• [PROBLEM TO SOLVE]: In the listing below, find the line with "right knee: (3, 137)" and the line with "right hip: (15, 105)". Repeat those two lines and all lines between them exactly.

• [PROVIDED MATERIAL]:
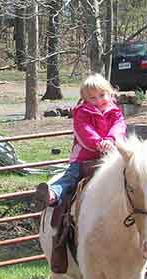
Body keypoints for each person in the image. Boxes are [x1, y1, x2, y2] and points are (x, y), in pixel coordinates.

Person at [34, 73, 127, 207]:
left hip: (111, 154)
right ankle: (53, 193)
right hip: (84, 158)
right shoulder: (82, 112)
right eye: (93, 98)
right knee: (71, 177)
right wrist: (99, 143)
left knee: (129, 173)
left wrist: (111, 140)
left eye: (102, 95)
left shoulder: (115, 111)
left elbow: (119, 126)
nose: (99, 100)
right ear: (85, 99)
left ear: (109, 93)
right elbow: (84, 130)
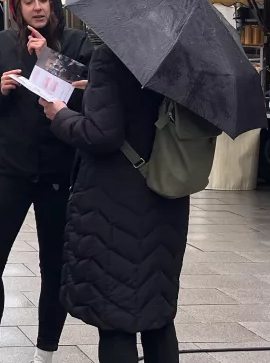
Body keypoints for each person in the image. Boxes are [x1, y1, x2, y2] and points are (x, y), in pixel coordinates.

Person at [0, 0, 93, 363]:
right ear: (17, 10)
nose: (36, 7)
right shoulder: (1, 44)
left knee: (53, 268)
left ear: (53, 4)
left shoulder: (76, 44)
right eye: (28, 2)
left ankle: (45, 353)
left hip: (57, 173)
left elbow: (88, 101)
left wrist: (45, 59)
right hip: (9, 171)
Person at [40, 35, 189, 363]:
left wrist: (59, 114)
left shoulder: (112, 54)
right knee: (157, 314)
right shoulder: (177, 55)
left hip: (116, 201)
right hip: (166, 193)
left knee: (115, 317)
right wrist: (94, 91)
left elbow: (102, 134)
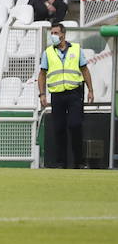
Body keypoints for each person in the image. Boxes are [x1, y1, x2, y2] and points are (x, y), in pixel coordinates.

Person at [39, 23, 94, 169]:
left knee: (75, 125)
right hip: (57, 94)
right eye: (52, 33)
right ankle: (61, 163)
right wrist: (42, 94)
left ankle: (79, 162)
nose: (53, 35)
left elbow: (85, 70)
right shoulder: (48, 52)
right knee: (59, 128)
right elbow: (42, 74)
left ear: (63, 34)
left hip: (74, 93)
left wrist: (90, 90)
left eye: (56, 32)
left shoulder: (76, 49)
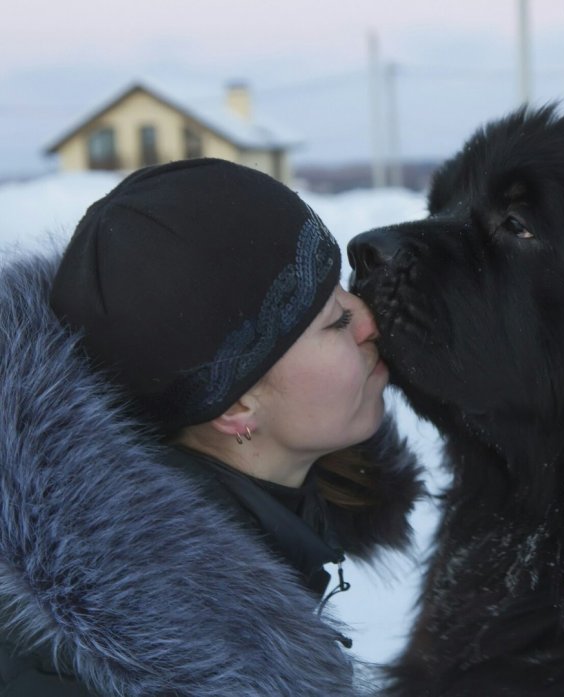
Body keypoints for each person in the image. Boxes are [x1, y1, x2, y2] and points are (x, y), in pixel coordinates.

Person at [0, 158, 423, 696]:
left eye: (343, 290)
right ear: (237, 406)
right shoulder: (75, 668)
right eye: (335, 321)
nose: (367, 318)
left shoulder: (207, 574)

--

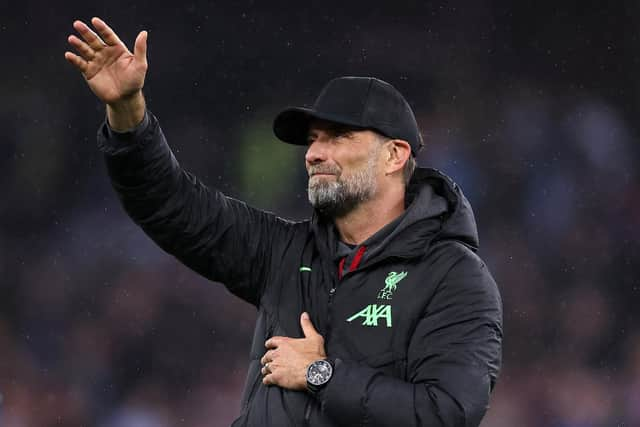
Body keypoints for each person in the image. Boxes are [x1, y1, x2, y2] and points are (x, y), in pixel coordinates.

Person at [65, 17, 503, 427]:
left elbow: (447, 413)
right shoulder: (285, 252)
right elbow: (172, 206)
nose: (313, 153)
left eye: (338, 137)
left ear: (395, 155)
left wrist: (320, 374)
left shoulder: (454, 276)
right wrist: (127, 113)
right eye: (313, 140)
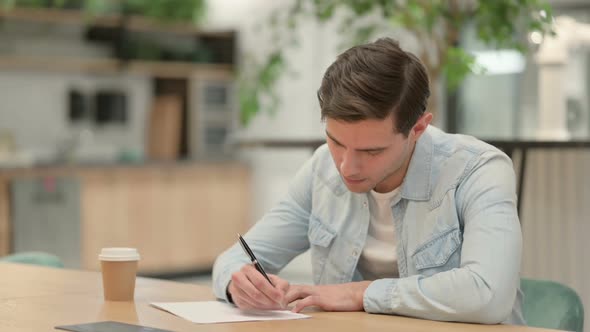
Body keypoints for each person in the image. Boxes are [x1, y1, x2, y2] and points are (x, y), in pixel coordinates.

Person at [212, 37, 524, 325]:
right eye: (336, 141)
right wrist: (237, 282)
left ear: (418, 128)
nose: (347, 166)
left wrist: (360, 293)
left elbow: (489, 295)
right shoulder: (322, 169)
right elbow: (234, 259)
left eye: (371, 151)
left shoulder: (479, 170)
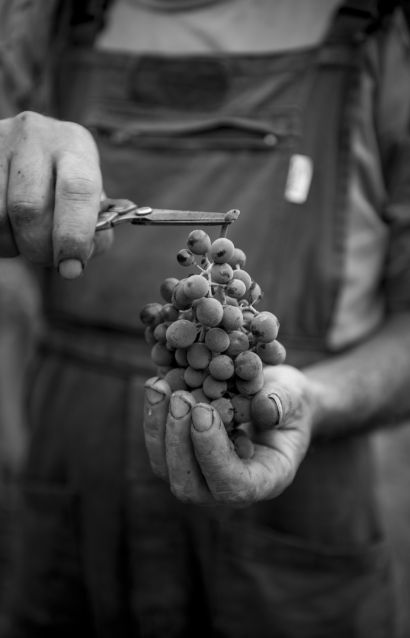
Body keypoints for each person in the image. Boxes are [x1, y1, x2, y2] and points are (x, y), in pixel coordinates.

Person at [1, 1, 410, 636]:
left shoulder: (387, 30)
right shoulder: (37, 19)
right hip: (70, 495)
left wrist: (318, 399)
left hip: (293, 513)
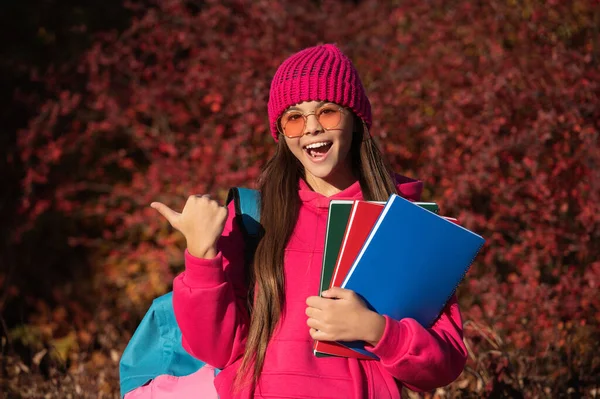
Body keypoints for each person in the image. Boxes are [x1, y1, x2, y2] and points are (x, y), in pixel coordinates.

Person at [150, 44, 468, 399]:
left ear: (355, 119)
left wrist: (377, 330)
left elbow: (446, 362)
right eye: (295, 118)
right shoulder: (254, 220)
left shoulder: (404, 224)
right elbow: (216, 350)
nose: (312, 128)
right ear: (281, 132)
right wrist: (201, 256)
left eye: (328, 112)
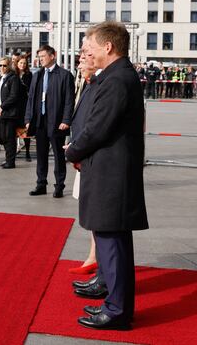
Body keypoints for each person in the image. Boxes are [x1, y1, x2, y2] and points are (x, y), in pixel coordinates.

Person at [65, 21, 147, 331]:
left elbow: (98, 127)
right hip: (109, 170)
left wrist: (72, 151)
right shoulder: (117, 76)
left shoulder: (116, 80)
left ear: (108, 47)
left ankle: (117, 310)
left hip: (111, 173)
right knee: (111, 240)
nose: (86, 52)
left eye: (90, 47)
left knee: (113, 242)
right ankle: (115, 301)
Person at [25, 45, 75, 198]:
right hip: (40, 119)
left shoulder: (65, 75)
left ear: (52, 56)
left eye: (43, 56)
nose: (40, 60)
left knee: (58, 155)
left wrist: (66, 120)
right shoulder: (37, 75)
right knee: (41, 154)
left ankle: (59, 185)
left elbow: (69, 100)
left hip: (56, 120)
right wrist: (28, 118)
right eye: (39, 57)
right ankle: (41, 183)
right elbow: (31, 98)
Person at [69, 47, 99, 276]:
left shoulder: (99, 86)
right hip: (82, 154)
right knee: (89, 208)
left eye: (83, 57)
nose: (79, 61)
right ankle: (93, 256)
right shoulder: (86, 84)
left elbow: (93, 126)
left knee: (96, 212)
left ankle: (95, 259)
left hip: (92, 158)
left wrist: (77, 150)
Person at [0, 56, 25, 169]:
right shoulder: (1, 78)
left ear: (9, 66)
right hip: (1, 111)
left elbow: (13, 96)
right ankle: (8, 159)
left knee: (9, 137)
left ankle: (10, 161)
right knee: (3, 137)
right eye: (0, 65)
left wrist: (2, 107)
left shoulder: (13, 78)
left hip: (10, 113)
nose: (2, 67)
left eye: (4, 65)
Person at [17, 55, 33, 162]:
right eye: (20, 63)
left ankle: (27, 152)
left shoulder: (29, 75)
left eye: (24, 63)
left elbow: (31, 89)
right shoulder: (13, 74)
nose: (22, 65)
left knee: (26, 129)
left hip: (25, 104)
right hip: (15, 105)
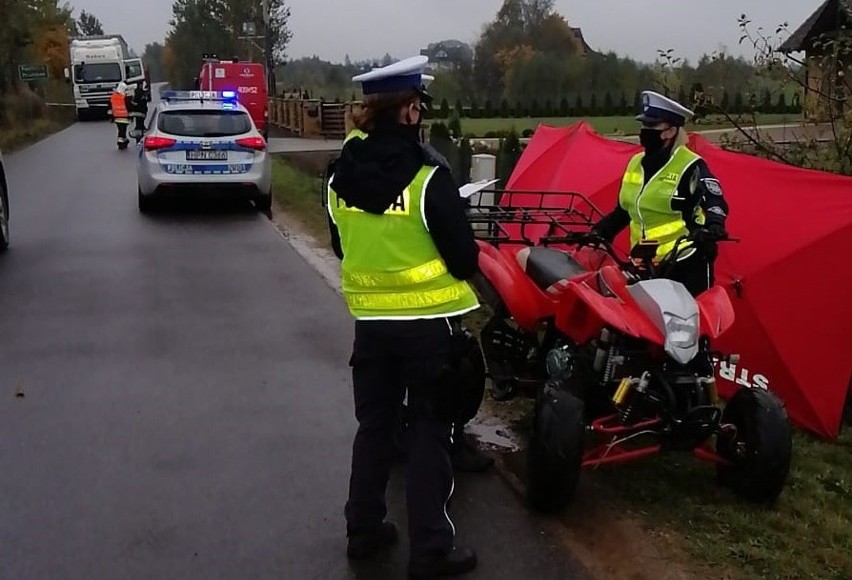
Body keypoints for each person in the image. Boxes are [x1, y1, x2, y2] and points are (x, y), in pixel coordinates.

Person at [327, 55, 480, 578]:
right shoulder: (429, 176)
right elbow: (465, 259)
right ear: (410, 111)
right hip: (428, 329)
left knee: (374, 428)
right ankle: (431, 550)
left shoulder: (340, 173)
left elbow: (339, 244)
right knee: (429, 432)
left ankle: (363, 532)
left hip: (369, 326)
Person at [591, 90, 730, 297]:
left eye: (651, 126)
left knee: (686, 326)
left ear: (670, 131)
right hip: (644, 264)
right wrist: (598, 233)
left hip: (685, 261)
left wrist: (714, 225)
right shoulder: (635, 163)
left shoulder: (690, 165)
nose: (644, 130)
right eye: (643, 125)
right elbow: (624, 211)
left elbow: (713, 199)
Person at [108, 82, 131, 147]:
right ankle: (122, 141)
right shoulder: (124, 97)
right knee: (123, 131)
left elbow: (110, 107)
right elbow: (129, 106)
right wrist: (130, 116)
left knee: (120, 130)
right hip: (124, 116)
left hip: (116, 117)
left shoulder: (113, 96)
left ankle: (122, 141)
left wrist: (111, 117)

• [RESULT]:
right knee: (3, 137)
right eye: (0, 65)
left wrist: (2, 107)
left shoulder: (13, 78)
left hip: (10, 113)
nose: (2, 67)
left eye: (4, 65)
Person at [17, 55, 33, 162]:
right eye: (20, 63)
left ankle: (27, 152)
left shoulder: (29, 75)
left eye: (24, 63)
left elbow: (31, 89)
right shoulder: (13, 74)
nose: (22, 65)
left knee: (26, 129)
left hip: (25, 104)
right hip: (15, 105)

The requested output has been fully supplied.